Melbourne welcomed the Commonwealth next, playing host to more than 4000 athletes from 71 Commonwealth Games Associations in March of 2006.  

The sporting action took place at 13 venues around the city and took the Games to Victorian regional centres, with events being held at venues in Bendigo, Ballarat, Geelong, Lysterfield and Traralgon. 

Australia fielded a strong team of 417 athletes, once again topping the medal tally with an incredible 222 medals, of which 84 were gold, 69 silver and 69 bronze. 

The Melbourne 2006 Games left a lasting legacy, with numerous records broken, as well as incredible sporting moments that have etched themselves into sporting history, as well as the minds of the nation. 
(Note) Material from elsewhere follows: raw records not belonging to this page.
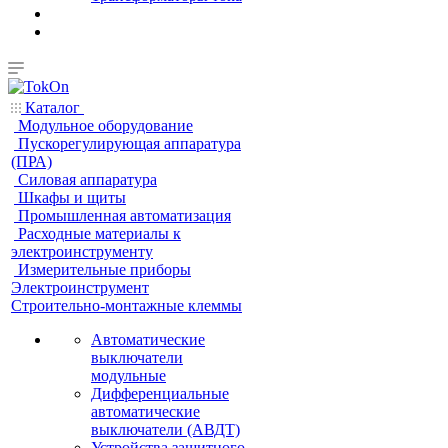
Каталог
Модульное оборудование
Пускорегулирующая аппаратура
(ПРА)
Силовая аппаратура
Шкафы и щиты
Промышленная автоматизация
Расходные материалы к
электроинструменту
Измерительные приборы
Электроинструмент
Строительно-монтажные клеммы
Автоматические
выключатели
модульные
Дифференциальные
автоматические
выключатели (АВДТ)
Устройства защитного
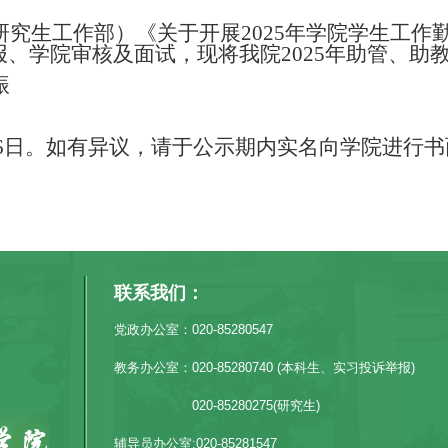
究生工作部）《关于开展2025年学院学生工作
报、学院审核及面试，现将我院2025年助管、助
振
日至26日。如有异议，请于公示期内实名向学院进
联系我们：
党政办公室：020-85280547
教务办公室：020-85280740 (本科生、实习投诉举报)
020-85280275(研究生)
辅导员办公室:020-85281547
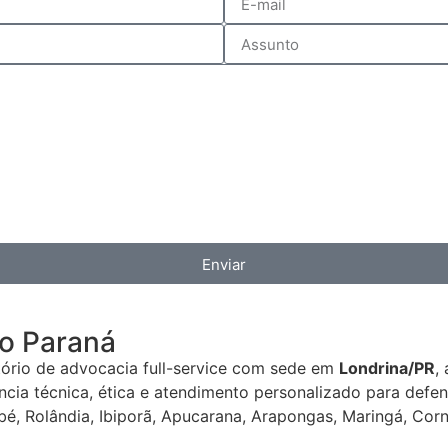
Enviar
do Paraná
rio de advocacia full-service com sede em
Londrina/PR
,
iência técnica, ética e atendimento personalizado para def
mbé, Rolândia, Ibiporã, Apucarana, Arapongas, Maringá, Cor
The Gold Coast 2018 Commonwealth Games were the latest edition held in Australia, where for the fifth time straight at a home Games, Australia claimed the coveted top spot on the medal tally. 

Phenomenal performances were recorded by the Australian Team across several sports and events, with the swimming team in particular shining in the pool. 

Australia claimed six clean sweeps in the pool across a range of events on their way to ensure a record-breaking haul of 28 gold medals and an overall total of 73 medals. 

It is undeniable that Australia puts on a show when the Commonwealth Games come to town, with the Australian Team topping the medal tally at all five home Games. 

Victoria 2026 will be a Game-changer for the Commonwealth sport movement, with a vision to deliver an innovative and flexible model for the Games that is unprecedented in the event’s history. 

Geelong, Bendigo, Ballarat, Gippsland and Shepparton will welcome 20 sports across 24 disciplines, with Melbourne to host the Opening Ceremony. 

The 2026 Games will be the 23rd edition of the major multi-sport competition, which first began in Hamilton, Canada in 1930, and will run from 17 to 29 March 2026.